Task goal
Output every line of the data below as a Markdown table with the columns Row and Line, numbering each row and skipping blank lines. Leave the pictures out of the table.

Extracted material
--- START ---
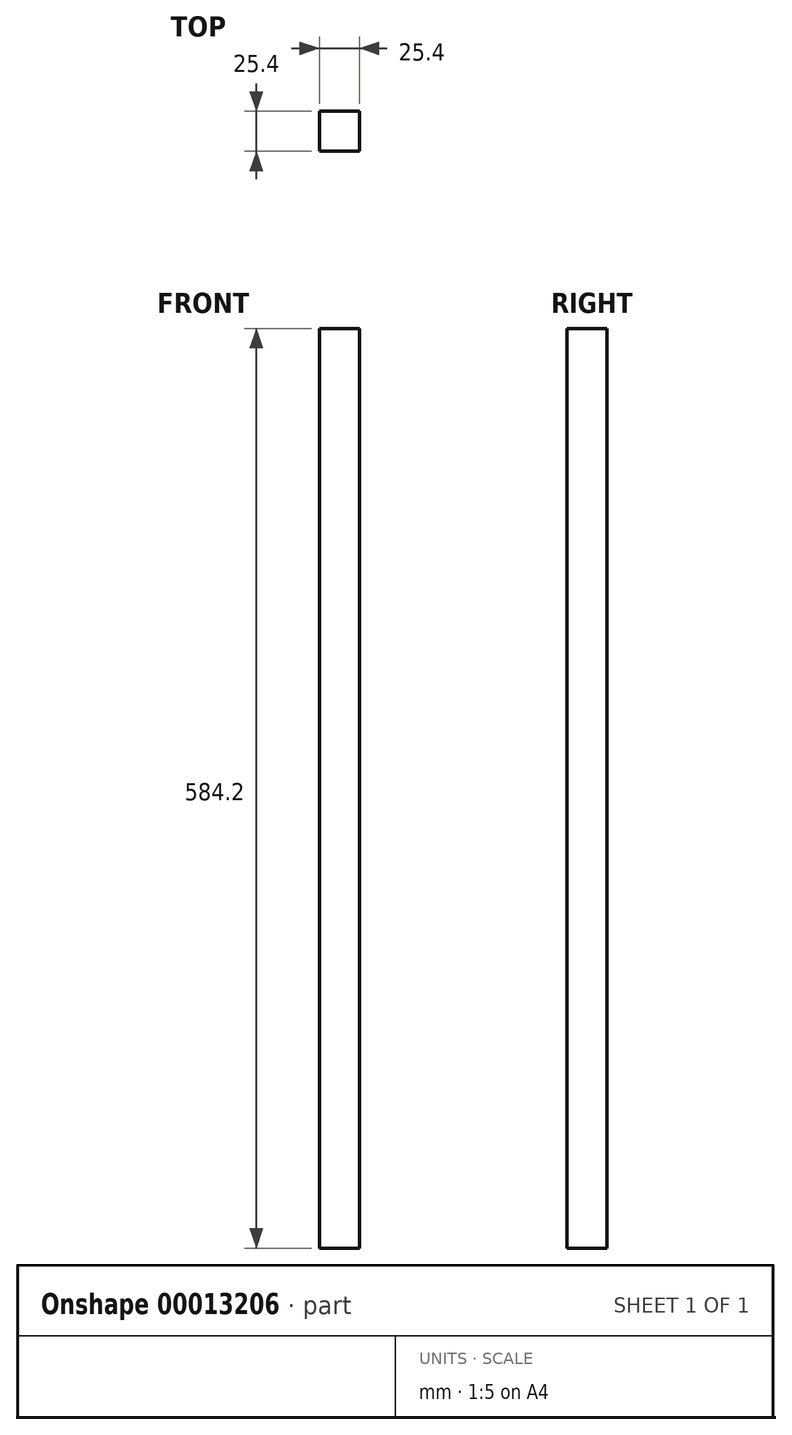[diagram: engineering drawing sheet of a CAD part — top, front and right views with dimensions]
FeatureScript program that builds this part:
annotation { "Feature Type Name" : "Feature", "Feature Type Description" : "" }
export const myFeature = defineFeature(function(context is Context, id is Id, definition is map)
    precondition{}
    {
        {
            var Q0;
            Q0=qCreatedBy(makeId("Top.planeOp"),FACE);
            var sketch = newSketch(context, id + "F0", { "sketchPlane" : qUnion([Q0])});
            skLineSegment(sketch, "E0.rect.bottom", {"start": v(12.7, -12.7) * mm, "end": v(-12.7, -12.7) * mm});
            skLineSegment(sketch, "E0.rect.top", {"start": v(12.7, 12.7) * mm, "end": v(-12.7, 12.7) * mm});
            skLineSegment(sketch, "E0.rect.left", {"start": v(12.7, -12.7) * mm, "end": v(12.7, 12.7) * mm});
            skLineSegment(sketch, "E0.rect.right", {"start": v(-12.7, -12.7) * mm, "end": v(-12.7, 12.7) * mm});
            skPoint(sketch, "E0.rect.middle", {"position": v(0, 0) * mm});
            skSolve(sketch);
        }
        {
            var Q0;
            Q0 = qSketchRegion(id + "F0", true);
            extrude(context, id + "F1", {"entities" : qUnion([Q0]), "depth" : 584.2 * mm});
        }
    });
--- END ---
Task result
| Row | Line |
|---|---|
| 1 | [diagram: engineering drawing sheet of a CAD part — top, front and right views with dimensions] |
| 2 | FeatureScript program that builds this part: |
| 3 | annotation { "Feature Type Name" : "Feature", "Feature Type Description" : "" } |
| 4 | export const myFeature = defineFeature(function(context is Context, id is Id, definition is map) |
| 5 |     precondition{} |
| 6 |     { |
| 7 |         { |
| 8 |             var Q0; |
| 9 |             Q0=qCreatedBy(makeId("Top.planeOp"),FACE); |
| 10 |             var sketch = newSketch(context, id + "F0", { "sketchPlane" : qUnion([Q0])}); |
| 11 |             skLineSegment(sketch, "E0.rect.bottom", {"start": v(12.7, -12.7) * mm, "end": v(-12.7, -12.7) * mm}); |
| 12 |             skLineSegment(sketch, "E0.rect.top", {"start": v(12.7, 12.7) * mm, "end": v(-12.7, 12.7) * mm}); |
| 13 |             skLineSegment(sketch, "E0.rect.left", {"start": v(12.7, -12.7) * mm, "end": v(12.7, 12.7) * mm}); |
| 14 |             skLineSegment(sketch, "E0.rect.right", {"start": v(-12.7, -12.7) * mm, "end": v(-12.7, 12.7) * mm}); |
| 15 |             skPoint(sketch, "E0.rect.middle", {"position": v(0, 0) * mm}); |
| 16 |             skSolve(sketch); |
| 17 |         } |
| 18 |         { |
| 19 |             var Q0; |
| 20 |             Q0 = qSketchRegion(id + "F0", true); |
| 21 |             extrude(context, id + "F1", {"entities" : qUnion([Q0]), "depth" : 584.2 * mm}); |
| 22 |         } |
| 23 |     }); |